The stock market upside drama continues as we wait for the daily chart to go neggie d to identify the top. The money flow sneaks out a tiny higher high but that should roll over today. The RSI, histogram and stochastics are negatively diverged wanting a pull back which may occur today. Ditto the overbot RSI and stoch's. The rising wedge is also bearish. That pesky MACD line continues higher, however, and wants the SPX to come back up for another price high after any pull back occurs.
On Friday, 1/19/18, the SPX prints the all-time intraday high at 2810.33 and all-time closing high at 2810.30.
The CPC and CPCE low put/call ratios continue to want a big selloff but the bulls keep using momentum to stretch out more highs. The moving average ribbon show how far price is extended which desperately needs a mean reversion lower. The SPX needs to back kiss the 20-day MA at 2731 and rising, at a minimum, going forward. The bullish strength is truly remarkable and epic.

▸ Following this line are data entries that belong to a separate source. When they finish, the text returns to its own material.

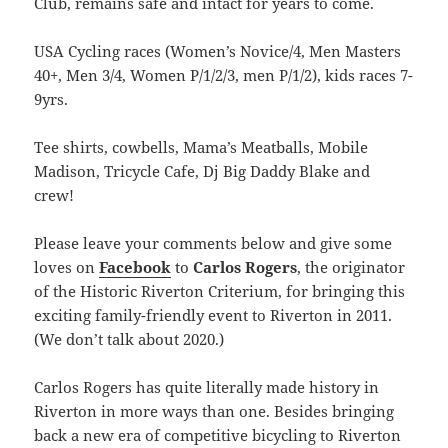
Club, remains safe and intact for years to come.
USA Cycling races (Women’s Novice/4, Men Masters
40+, Men 3/4, Women P/1/2/3, men P/1/2), kids races 7-
9yrs.
Tee shirts, cowbells, Mama’s Meatballs, Mobile
Madison, Tricycle Cafe, Dj Big Daddy Blake and
crew!
Please leave your comments below and give some
loves on
Facebook
to
Carlos Rogers
, the originator
of the Historic Riverton Criterium, for bringing this
exciting family-friendly event to Riverton in 2011.
(We don’t talk about 2020.)
Carlos Rogers has quite literally made history in
Riverton in more ways than one. Besides bringing
back a new era of competitive bicycling to Riverton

Market bears need the MACD line to print negative divergence before THE top in the daily time frame is in. The negativity in the chart may slap stocks lower the next day or two. The US government shutdown drama continues and news bites will move markets. Global markets may idle sideways this week until ECB's King Draghi brings the tablets down from on high on Thursday morning and tells global investors how to trade. This information is for educational and entertainment purposes only. Do not invest based on anything you read or view here. Consult your financial advisor before making any investment decision.